I like the idea of the sterilizer - hopefully it will head off any bacteria or fungal problems as well as take care of algae.


----------



## Green024 (Sep 19, 2009)

When I couldn't take the green water anymore, ebay is where I snagged a decent, and cheap UV filter. Here is the thread I made with my green water problem, complete with pictures.


----------



## Bearslide (Feb 9, 2011)

Green024 said:


> When I couldn't take the green water anymore, ebay is where I snagged a decent, and cheap UV filter. Here is the thread I made with my green water problem, complete with pictures.


Yup - good thread - and that's the same model I got from [Ebay Link Removed] Odd though - exact same thing but now the box says it's manufactured by Grech. When you try to go to the Grech website listed on the box, it doesn't exist. It's the same model being sold in a good nearby LFS for $99 manufactured by JBJ. I downloaded the user manual from the JBJ site and it is the same model. $70 savings - fine by me!
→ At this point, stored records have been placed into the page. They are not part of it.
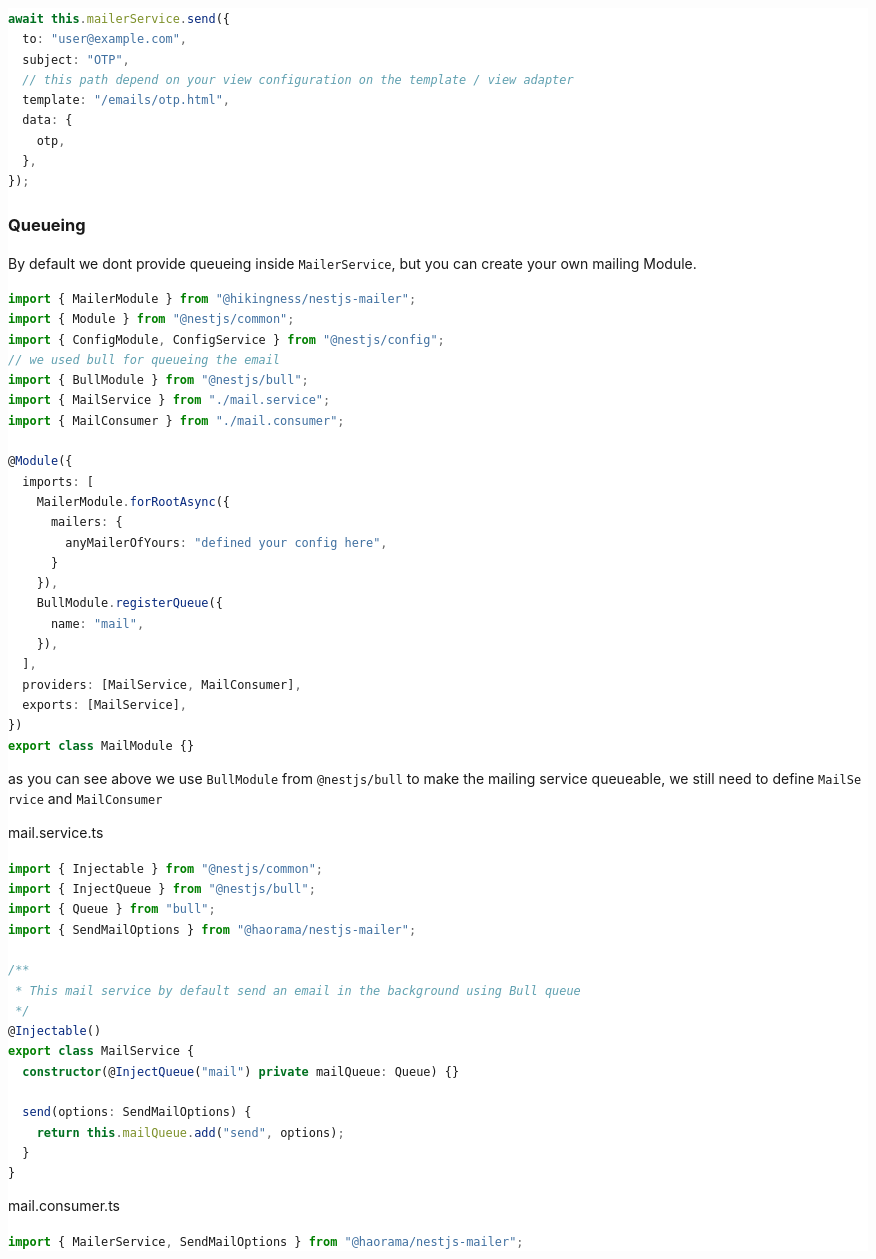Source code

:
 ```typescript
await this.mailerService.send({
  to: "user@example.com",
  subject: "OTP",
  // this path depend on your view configuration on the template / view adapter
  template: "/emails/otp.html",
  data: {
    otp,
  },
});
```

### Queueing
By default we dont provide queueing inside `MailerService`, but you can create your own mailing Module.

```typescript
import { MailerModule } from "@hikingness/nestjs-mailer";
import { Module } from "@nestjs/common";
import { ConfigModule, ConfigService } from "@nestjs/config";
// we used bull for queueing the email
import { BullModule } from "@nestjs/bull";
import { MailService } from "./mail.service";
import { MailConsumer } from "./mail.consumer";

@Module({
  imports: [
    MailerModule.forRootAsync({
      mailers: {
        anyMailerOfYours: "defined your config here",
      }
    }),
    BullModule.registerQueue({
      name: "mail",
    }),
  ],
  providers: [MailService, MailConsumer],
  exports: [MailService],
})
export class MailModule {}
```
as you can see above we use `BullModule` from `@nestjs/bull` to make the mailing service queueable, we still need to define `MailService` and `MailConsumer`

mail.service.ts
```typescript
import { Injectable } from "@nestjs/common";
import { InjectQueue } from "@nestjs/bull";
import { Queue } from "bull";
import { SendMailOptions } from "@haorama/nestjs-mailer";

/**
 * This mail service by default send an email in the background using Bull queue
 */
@Injectable()
export class MailService {
  constructor(@InjectQueue("mail") private mailQueue: Queue) {}

  send(options: SendMailOptions) {
    return this.mailQueue.add("send", options);
  }
}
```
mail.consumer.ts
```typescript
import { MailerService, SendMailOptions } from "@haorama/nestjs-mailer";
```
I would agree with those who posted in your other thread - the Sun-sun or Grech or JBJ (whatever) is far more powerful than the Green Killing Machine from Petsmart. Don't think I'd want to use it with tiny fish or fry - would suck them right up.


----------



## Green024 (Sep 19, 2009)

Your buying the name, not the actual product most the time... Tis too bad, because I do like to support local business's, but I'm not willing to pay more than 2x the cost if I am given the choice.

Yea, It does have quite the flow to it. Too much for the 20 gallon I used it in, but I had no livestock to worry about.


----------



## Bearslide (Feb 9, 2011)

> Green024 said:
> 
> 
> > Your buying the name, not the actual product most the time... Tis too bad, because I do like to support local business's, but I'm not willing to pay more than 2x the cost if I am given the choice.
> ...


Apparently so, because they are all the same with the same instructions.

Hmmm - I have one in a planted 20 gal long with 5 rosy barbs, 5 platys and a shark and one in my planted 56 gal tall with 11 young angels and some diamond tetras and it doesn't seem to be bothering anybody. I only run it at night though because you do get surface agitation. Somebody in the other thread said you could put the air nozzle below the surface to cut back on agitation - I might try that. It does come in a 5 watt model, so maybe that one has less juice.

I could just kick myself that I didn't know about the jbj cannister filter with the built-in uv they make BEFORE I bought 3 fluval cannister filters with all the same features but no uv light. Oh well...........for the next tank!


----------



## Kathyy (Feb 22, 2010)

First time I had green water I wasn't fertilizing the tank. I don't think EI had been developed yet and Tom Barr was having a lot of trouble convincing people to try fertilizing the tank on APD. The water was so green I couldn't see an inch into the tank. Searching APD I decided to try fertilizing. Bought stump killer and dosed the tank. It was so neat watching the water clear more each day. So sorry I didn't take photos of the process and my journal has gone missing.

Last year, no luck with fertilizing during a siege of GW. I finally let the floaters build up in the tank and after a couple weeks the water wasn't green any more.


----------